Cada semana nos enteramos de un nuevo proyecto (inmobiliario, turístico, de infraestructura o energético) esperando una respuesta positiva a su Manifestación de Impacto Ambiental (MIA) ante SEMARNAT, o que ya la obtuvo y ahora busca los trámites complementarios para poner la inversión privada sobre el territorio.
Quienes seguimos la Gaceta Ambiental, analizamos un expediente tras otro, nos sumamos con un mensaje en redes, un «like», una firma o una manifestación, nos preguntamos si será el último.
No lo es: en La Paz, ahora mismo, hay varias defensas abiertas al mismo tiempo, y la mayoría no se conocen entre sí.
Una vecina que revisa una MIA en Olas Altas, al sur de la ciudad, no sabe que, a unos kilómetros, alguien más está analizando lo mismo de cara a otro proyecto del frente costero.

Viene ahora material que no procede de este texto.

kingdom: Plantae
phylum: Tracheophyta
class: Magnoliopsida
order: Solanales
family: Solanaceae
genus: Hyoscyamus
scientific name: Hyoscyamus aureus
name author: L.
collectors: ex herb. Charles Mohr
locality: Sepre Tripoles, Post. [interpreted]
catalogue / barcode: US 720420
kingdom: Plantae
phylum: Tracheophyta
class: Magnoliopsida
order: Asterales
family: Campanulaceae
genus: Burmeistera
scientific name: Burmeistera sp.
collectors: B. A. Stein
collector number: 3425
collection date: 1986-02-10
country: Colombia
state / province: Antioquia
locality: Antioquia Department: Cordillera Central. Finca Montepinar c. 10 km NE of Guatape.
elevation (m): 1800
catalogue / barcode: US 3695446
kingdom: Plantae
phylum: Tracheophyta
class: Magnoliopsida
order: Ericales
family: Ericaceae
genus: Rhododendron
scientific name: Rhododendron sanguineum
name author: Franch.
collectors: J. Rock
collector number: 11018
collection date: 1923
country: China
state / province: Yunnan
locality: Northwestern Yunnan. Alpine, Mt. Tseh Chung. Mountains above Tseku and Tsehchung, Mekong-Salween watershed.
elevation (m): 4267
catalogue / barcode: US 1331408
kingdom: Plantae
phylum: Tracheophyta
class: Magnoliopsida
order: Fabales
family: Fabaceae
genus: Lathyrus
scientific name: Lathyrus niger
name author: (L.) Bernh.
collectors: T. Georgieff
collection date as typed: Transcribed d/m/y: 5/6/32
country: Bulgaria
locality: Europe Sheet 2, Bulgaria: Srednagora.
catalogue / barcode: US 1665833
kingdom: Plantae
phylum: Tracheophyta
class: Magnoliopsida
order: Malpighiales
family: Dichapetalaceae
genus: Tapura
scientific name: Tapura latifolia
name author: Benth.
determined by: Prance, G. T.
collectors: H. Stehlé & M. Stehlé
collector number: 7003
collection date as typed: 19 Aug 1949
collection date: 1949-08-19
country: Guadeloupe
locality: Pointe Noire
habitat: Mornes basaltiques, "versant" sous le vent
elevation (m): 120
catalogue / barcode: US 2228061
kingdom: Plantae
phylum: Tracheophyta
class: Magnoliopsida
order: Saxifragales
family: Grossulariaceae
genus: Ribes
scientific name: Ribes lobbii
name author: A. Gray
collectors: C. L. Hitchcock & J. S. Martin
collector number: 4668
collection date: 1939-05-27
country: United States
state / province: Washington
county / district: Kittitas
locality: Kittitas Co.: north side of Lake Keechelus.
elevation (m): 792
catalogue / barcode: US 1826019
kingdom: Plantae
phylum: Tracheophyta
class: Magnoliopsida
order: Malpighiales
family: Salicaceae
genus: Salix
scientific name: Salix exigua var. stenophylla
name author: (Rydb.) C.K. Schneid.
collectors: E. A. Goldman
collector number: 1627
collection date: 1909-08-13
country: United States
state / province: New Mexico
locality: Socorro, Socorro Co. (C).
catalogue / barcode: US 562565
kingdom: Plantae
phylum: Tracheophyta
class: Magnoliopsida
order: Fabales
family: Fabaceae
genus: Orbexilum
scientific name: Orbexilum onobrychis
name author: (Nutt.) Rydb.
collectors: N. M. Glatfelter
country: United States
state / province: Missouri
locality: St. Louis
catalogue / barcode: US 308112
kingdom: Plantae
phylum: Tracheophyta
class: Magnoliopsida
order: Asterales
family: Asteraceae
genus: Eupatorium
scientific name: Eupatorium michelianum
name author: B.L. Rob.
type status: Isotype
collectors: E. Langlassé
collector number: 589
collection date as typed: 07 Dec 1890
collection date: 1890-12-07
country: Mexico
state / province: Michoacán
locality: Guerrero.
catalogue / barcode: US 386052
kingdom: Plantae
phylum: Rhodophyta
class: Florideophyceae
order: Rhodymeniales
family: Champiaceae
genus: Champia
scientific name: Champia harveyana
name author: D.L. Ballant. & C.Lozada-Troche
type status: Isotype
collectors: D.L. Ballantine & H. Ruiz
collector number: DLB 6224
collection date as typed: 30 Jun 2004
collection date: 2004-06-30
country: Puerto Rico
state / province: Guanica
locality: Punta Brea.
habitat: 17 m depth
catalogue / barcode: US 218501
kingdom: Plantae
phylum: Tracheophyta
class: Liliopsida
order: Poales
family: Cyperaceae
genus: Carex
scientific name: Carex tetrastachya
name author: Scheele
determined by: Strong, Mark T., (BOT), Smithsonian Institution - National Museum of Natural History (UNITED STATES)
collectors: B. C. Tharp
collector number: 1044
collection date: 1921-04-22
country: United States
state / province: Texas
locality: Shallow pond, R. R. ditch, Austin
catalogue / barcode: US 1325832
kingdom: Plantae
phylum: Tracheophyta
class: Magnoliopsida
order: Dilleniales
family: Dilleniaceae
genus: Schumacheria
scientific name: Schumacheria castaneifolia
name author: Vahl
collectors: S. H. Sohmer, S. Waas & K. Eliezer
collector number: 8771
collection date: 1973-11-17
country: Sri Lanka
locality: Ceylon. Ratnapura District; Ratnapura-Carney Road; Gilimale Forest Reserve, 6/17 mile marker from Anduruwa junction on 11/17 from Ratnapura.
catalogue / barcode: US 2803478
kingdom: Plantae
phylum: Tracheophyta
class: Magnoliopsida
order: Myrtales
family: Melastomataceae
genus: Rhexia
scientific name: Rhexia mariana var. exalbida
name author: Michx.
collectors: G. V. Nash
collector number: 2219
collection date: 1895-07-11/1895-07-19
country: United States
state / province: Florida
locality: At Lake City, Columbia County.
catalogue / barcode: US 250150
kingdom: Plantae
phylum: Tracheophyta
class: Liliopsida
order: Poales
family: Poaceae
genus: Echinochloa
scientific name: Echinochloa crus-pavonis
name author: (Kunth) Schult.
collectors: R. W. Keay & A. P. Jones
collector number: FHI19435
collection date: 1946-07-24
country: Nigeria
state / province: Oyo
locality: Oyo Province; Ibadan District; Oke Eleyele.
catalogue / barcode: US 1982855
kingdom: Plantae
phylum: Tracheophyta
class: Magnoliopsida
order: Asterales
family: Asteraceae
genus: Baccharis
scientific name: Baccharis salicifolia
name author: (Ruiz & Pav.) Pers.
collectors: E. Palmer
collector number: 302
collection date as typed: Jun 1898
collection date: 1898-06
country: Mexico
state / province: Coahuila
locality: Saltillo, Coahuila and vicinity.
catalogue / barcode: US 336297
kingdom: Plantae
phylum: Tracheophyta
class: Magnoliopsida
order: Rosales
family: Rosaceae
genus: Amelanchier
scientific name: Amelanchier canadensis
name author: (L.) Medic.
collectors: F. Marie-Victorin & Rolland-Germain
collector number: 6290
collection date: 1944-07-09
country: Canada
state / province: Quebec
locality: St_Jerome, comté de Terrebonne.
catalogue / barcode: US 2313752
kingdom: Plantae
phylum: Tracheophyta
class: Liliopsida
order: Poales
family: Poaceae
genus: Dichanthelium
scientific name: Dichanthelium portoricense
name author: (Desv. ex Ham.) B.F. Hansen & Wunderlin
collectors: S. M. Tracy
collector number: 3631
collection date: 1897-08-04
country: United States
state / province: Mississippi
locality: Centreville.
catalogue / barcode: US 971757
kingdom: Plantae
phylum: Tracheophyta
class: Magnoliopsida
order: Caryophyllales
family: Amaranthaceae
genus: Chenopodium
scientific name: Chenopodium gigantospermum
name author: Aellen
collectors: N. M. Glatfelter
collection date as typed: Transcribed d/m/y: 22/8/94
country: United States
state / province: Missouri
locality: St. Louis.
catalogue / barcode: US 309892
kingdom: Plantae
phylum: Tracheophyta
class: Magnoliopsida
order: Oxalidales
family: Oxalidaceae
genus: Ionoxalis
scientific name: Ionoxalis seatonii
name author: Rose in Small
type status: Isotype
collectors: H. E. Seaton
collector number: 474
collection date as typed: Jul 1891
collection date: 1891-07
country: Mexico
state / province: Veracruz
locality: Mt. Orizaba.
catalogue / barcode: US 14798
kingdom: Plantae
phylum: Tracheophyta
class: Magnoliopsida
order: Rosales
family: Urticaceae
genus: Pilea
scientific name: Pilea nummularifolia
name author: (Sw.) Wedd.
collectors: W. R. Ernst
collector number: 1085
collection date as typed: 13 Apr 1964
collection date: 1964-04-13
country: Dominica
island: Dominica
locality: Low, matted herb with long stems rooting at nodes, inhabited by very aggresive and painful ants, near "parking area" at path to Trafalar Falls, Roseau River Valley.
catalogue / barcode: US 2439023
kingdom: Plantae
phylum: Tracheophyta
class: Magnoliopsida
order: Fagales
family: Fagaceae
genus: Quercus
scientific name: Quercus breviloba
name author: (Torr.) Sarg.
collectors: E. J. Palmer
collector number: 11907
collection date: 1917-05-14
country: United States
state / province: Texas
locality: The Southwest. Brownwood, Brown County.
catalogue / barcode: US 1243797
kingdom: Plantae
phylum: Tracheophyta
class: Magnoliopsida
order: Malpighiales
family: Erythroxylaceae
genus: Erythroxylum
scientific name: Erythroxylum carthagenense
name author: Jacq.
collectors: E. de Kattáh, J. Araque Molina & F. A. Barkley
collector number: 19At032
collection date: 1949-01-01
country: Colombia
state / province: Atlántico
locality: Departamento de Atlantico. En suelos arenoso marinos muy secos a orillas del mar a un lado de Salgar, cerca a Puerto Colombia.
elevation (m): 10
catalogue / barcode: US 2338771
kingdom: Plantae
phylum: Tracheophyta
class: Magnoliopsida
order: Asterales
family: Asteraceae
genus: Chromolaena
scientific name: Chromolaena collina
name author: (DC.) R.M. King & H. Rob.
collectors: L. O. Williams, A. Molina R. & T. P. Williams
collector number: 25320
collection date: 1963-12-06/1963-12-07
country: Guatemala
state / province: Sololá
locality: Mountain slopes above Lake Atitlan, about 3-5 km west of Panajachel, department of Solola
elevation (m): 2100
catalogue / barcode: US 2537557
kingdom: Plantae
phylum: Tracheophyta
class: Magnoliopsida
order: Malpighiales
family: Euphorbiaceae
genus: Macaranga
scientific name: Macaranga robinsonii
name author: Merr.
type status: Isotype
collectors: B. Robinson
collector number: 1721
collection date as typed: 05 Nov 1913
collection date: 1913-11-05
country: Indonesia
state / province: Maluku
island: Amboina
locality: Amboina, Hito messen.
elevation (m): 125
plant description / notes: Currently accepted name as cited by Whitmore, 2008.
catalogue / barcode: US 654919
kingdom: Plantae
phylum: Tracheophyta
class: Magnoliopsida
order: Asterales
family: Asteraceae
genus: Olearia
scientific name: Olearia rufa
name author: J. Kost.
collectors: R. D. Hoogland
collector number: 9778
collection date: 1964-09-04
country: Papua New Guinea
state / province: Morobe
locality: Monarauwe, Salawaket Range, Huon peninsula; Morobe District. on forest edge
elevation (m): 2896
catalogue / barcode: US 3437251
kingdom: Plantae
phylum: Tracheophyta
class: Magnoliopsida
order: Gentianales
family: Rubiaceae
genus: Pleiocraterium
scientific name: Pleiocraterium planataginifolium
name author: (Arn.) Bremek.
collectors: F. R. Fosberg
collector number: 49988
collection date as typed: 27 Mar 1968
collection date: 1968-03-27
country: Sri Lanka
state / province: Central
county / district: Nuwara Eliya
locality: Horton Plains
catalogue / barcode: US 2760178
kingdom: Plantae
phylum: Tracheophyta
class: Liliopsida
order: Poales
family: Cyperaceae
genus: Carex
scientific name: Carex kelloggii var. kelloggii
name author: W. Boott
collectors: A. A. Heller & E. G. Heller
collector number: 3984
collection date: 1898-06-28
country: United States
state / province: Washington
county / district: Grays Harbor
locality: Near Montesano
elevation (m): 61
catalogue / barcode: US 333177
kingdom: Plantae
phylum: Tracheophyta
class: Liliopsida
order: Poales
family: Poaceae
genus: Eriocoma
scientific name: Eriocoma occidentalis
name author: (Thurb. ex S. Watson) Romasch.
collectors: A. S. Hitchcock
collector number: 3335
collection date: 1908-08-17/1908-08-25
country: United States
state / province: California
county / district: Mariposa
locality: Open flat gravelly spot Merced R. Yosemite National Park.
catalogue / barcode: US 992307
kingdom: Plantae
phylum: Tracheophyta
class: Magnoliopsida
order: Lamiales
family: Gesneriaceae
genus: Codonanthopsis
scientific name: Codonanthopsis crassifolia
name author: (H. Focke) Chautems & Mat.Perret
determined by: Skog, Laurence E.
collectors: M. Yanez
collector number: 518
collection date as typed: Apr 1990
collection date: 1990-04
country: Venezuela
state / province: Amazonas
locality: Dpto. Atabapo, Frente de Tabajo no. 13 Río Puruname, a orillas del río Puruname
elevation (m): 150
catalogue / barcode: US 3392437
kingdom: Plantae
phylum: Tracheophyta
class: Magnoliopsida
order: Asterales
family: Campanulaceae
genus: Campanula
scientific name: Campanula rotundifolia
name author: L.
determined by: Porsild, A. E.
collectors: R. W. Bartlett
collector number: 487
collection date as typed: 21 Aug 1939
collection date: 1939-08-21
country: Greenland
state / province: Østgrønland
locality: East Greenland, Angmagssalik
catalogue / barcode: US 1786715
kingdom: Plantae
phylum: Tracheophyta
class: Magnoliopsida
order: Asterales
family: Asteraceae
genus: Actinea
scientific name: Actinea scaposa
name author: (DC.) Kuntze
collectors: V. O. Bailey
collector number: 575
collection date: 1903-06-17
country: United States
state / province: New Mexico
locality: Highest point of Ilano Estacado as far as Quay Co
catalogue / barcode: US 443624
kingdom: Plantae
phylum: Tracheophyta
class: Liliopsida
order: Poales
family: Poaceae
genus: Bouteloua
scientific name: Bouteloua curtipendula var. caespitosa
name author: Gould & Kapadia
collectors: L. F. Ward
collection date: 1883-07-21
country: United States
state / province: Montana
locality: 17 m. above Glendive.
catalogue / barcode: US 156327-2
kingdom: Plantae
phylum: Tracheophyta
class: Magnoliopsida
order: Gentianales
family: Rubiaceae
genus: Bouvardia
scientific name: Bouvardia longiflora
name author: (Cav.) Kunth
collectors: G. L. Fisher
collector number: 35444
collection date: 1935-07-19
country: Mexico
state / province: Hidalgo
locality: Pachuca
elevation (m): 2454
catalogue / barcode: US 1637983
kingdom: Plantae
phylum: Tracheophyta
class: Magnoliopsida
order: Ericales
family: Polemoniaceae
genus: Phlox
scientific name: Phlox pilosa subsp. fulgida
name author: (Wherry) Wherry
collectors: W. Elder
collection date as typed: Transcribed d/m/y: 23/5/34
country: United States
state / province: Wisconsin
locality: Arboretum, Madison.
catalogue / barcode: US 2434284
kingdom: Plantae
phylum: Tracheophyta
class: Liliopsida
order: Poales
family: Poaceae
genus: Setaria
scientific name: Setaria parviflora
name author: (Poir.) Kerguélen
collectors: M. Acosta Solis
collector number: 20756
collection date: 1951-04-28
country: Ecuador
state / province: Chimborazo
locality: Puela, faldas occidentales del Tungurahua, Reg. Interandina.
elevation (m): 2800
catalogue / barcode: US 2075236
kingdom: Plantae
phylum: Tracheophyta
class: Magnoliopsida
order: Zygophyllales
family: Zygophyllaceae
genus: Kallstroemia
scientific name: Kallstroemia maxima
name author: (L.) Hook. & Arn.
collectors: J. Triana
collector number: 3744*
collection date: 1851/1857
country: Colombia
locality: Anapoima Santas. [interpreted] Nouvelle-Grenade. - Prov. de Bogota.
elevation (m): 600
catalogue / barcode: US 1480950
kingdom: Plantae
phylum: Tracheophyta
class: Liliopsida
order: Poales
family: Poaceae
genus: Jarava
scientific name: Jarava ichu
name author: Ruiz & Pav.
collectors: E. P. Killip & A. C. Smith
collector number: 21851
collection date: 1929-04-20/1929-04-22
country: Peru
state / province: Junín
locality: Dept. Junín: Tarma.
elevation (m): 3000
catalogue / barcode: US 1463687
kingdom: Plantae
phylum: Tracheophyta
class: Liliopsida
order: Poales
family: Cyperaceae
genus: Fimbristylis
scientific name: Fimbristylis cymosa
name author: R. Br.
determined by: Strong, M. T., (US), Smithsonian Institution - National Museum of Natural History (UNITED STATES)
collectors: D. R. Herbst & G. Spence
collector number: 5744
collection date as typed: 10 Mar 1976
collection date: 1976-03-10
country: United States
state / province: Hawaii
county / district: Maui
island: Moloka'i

Quien defiende un arroyo de convertirse en banco de materiales no sabe que quien defiende un predio para que no deje de ser de la comunidad, o un cerro en la ciudad, está dando la misma pelea con otro nombre. Cada defensa cree que pelea sola, y peleando sola, cada una está en desventaja.
Es la organización ciudadana para que el territorio donde viven no se convierta en zona de sacrificio. Está la defensa vecinal frente al despojo de barrios originarios, de ejidatarios y rancheros que renuncian al arraigo para dar paso a torres de departamentos de corta estancia o residencias de lujo para quien paga en dólares.
Están los de gran escala, como Distrito Malecón y Balaena Costa, sobre la franja costera, donde los cerros y el aire del Coromuel dejan de ser de la comunidad para volverse de unos cuantos, pese a las anotaciones y sanciones ambientales.
Está la defensa del Cerro de la Calavera, una de las superficies que todavía deja al agua hacer su trabajo y donde la comunidad paceña aún se reconoce. Está la organización vecinal por los manglares del Conchalito y del Zacatal, frente a Chametla-El Centenario y el Comitán, donde el agua dulce todavía se encuentra con el mar.
Y está, transversal a casi todas, la defensa de los arroyos que la ciudad sigue rellenando o convirtiendo en calles y bancos de materiales, como si no estuvieran ahí.
Y aunque esta columna habla de la ciudad, el mismo modelo se extiende más allá de ella: a las playas de uso popular, a la sierra, a los megaproyectos de energía, agua y movilidad que se venden bajo la promesa de “progreso”, pero que terminan por servir únicamente a los que obtendrán utilidades del territorio.
Una lucha en común
Vistos por separado, son disputas locales, fáciles de descalificar como «vecinas que se oponen a todo». Vistos juntos, otra cosa; el mismo error repetido sobre territorios distintos.
Porque el común denominador ya lo hemos nombrado en esta página, y vale la pena repetirlo: en todos estos casos, el desarrollo avanza sobre aquello que regula el agua y el suelo del lugar: la costa que amortigua, el manglar que filtra, el arroyo que conduce, el cerro que recarga; sin preguntarle a ese territorio qué puede hacer y qué no.
Lo que cambia es el escenario, lo que se repite es la lógica.
Y mientras cada defensa pelee sola, esa lógica lleva las de ganar: son demasiados frentes, demasiado desiguales, demasiado fáciles de tratar uno por uno como si no tuvieran nada que ver entre sí. La fuerza de quien construye sin preguntar está, precisamente, en que cada caso se mire aislado.
Pero algo está cambiando, y es la razón de esta columna. Quienes hasta hace poco peleaban cada quien desde su frente han empezado a sentarse en la misma mesa, a reconocer que la vecina de la costa, el ranchero de la sierra y quien defiende un arroyo en la periferia no están en peleas distintas: están en la misma, repartida.
Todavía sin nombre, sin boletín, sin gran anuncio, pero juntándose, y cuando las defensas se reconocen, dejan de reaccionar caso por caso y empiezan a apuntar a lo que de verdad las produce a todas: la regla que permite construir sin preguntarle al suelo.
Porque todavía hay qué defender: el cerro que aún recarga, el arroyo que aún conduce, el manglar que todavía está vivo frente al mar. No partimos de cero; partimos de lo que la ciudad no ha terminado de perder.
Esta ciudad lleva años defendiéndose por pedazos. La pregunta que empieza a hacerse, por fin, es otra: ¿y si la defendiéramos completa?
Si te reconoces en alguna de estas defensas o si simplemente te preocupa cómo crece La Paz, esta conversación también es tuya.